Friday, April 19, 2013

Death 1


Living in a Thai-Lao village, one is continually reminded of our mortality as human animals.

As my long-time friend Jackie Bales is fond of saying: “None of us get out of here alive.”

In the West, you can go a long time between funerals. Living in a somewhat small village of about 400 people in the Northeast of Thailand, those four hundreds are treated a bit like family when it comes to death.

I don’t profess to know the beginning and end-all’s of Thai funerals, but the following are my surface observations:



Whenever a villager dies, representatives from most all families show up to pay their respects, help out in the preparation for the mourning period and – like what I imagine a subdued version of an Irish Wake must be a bit like. Some villagers just pay their respects, have a bite to eat and talk. Others treat the occasion as social events; still others party even more heartily.

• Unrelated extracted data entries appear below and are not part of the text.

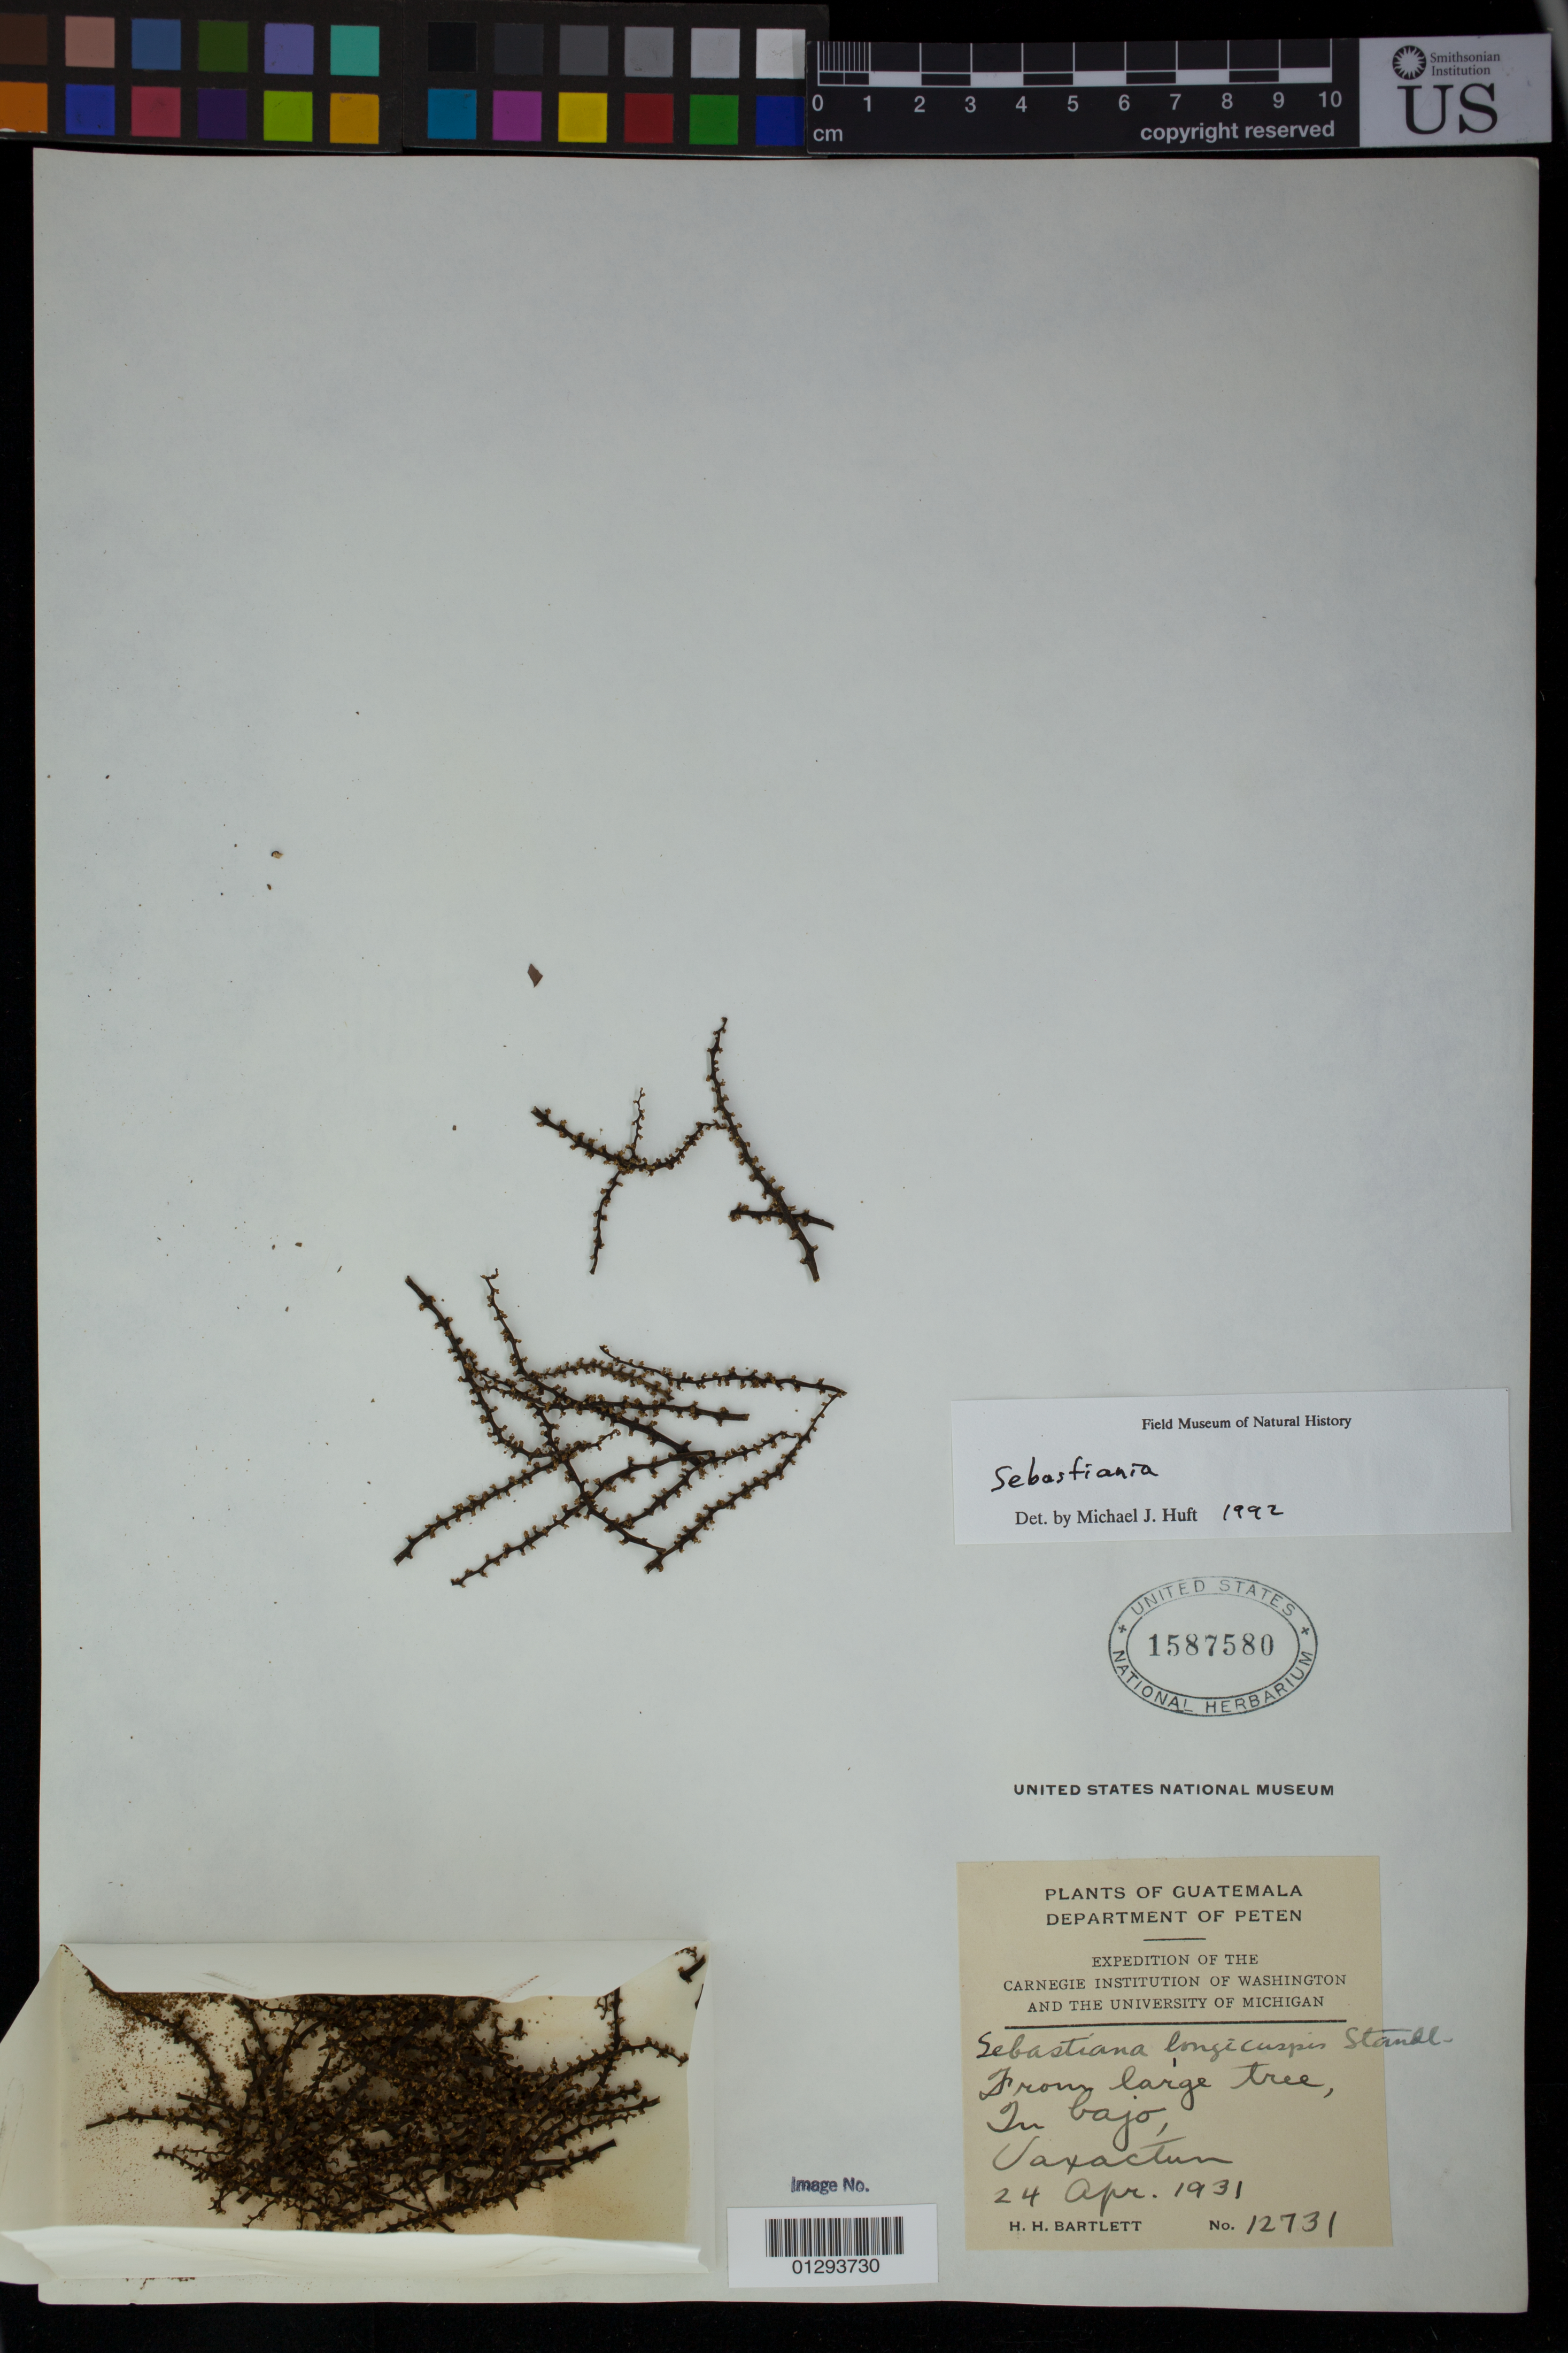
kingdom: Plantae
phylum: Tracheophyta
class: Magnoliopsida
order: Malpighiales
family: Euphorbiaceae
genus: Sebastiania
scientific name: Sebastiania sp.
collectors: H. H. Bartlett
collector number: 12731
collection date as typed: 24 Apr 1931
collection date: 1931-04-24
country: Guatemala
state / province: El Petén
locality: Uaxactún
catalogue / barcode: US 1587580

Here’s how it goes, from death to cremation. This is not meant to be all-inclusive, as I still have lots to learn about how it goes:

You look down the road at a neighbor’s house and notice their friends and relatives who normally drop by and soon leave – well, they stay and more and more start arriving. Then, you notice the Village Headman and village elders start showing up. The arrival of all coincides with a clean-up effort of the property, the installation of a sound system with large speakers big enough for all the village to hear.

… ah – something is going down, you say?

A suitable group of village elders and major family members arrive with the body – usually straight from the hospital 8 kilometers away. The body is then placed in a casket which is lined and air-conditioned. Thip calls it a “cave.”

That first night, Buddhist monks arrive and chant while people pray for the departed and the departed’s family. If the family is poor, they will need everything they can get.

After the monks leave, the party resumes and this usually involves some alcohol, maybe some gambling and definitely food and other drinks. In fact, the largest expense is food as the family may end up feeding several hundred people more than once. Even very modest Thai funerals run into thousands of U.S. dollars.

And, in case you missed all this, the person who collects the “life insurance” comes by your house, usually on motorsai, to collect your contribution, which amounts to 100 baht ($3.25).